### What you have to do
Answer with the number of lines in the listing below that contain the word "nghệ", and nothing else.
(Beginning of Records)
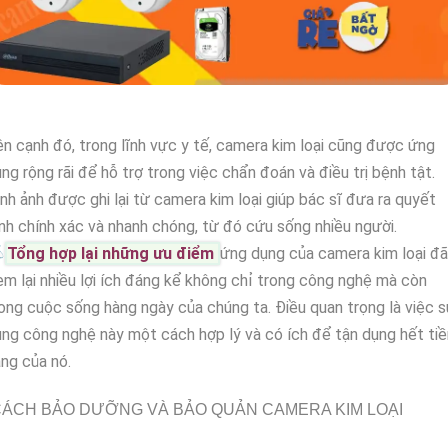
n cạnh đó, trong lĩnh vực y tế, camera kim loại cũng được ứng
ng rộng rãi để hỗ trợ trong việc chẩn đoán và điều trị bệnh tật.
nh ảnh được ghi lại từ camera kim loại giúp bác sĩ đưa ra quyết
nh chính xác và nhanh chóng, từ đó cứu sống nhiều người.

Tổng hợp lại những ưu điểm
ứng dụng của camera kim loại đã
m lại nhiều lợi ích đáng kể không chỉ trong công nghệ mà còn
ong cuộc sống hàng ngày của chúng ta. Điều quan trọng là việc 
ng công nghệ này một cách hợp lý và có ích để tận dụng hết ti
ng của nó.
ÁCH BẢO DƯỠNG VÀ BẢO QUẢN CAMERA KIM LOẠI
(End of Records)
(Beginning of Records)
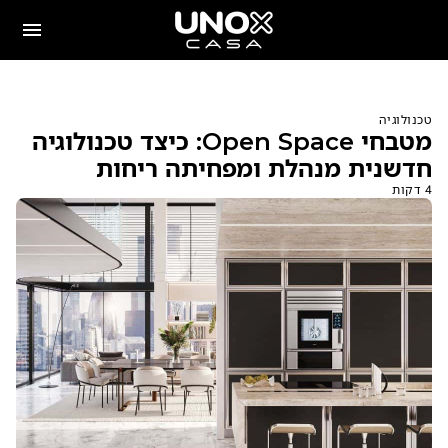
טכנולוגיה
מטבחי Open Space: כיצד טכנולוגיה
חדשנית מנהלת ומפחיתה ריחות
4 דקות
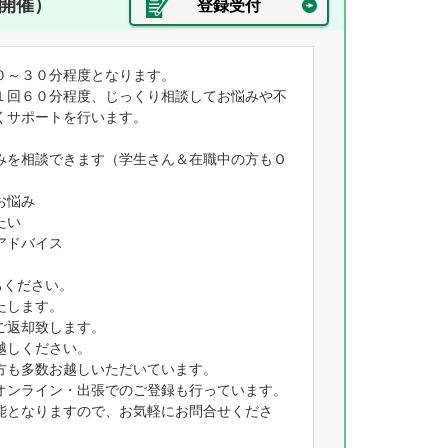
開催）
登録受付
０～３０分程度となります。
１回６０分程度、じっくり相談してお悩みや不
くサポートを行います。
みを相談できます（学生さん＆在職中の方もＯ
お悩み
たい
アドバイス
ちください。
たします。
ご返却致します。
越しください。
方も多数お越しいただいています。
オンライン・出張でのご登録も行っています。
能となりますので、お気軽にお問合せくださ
(End of Records)
### Task solution
2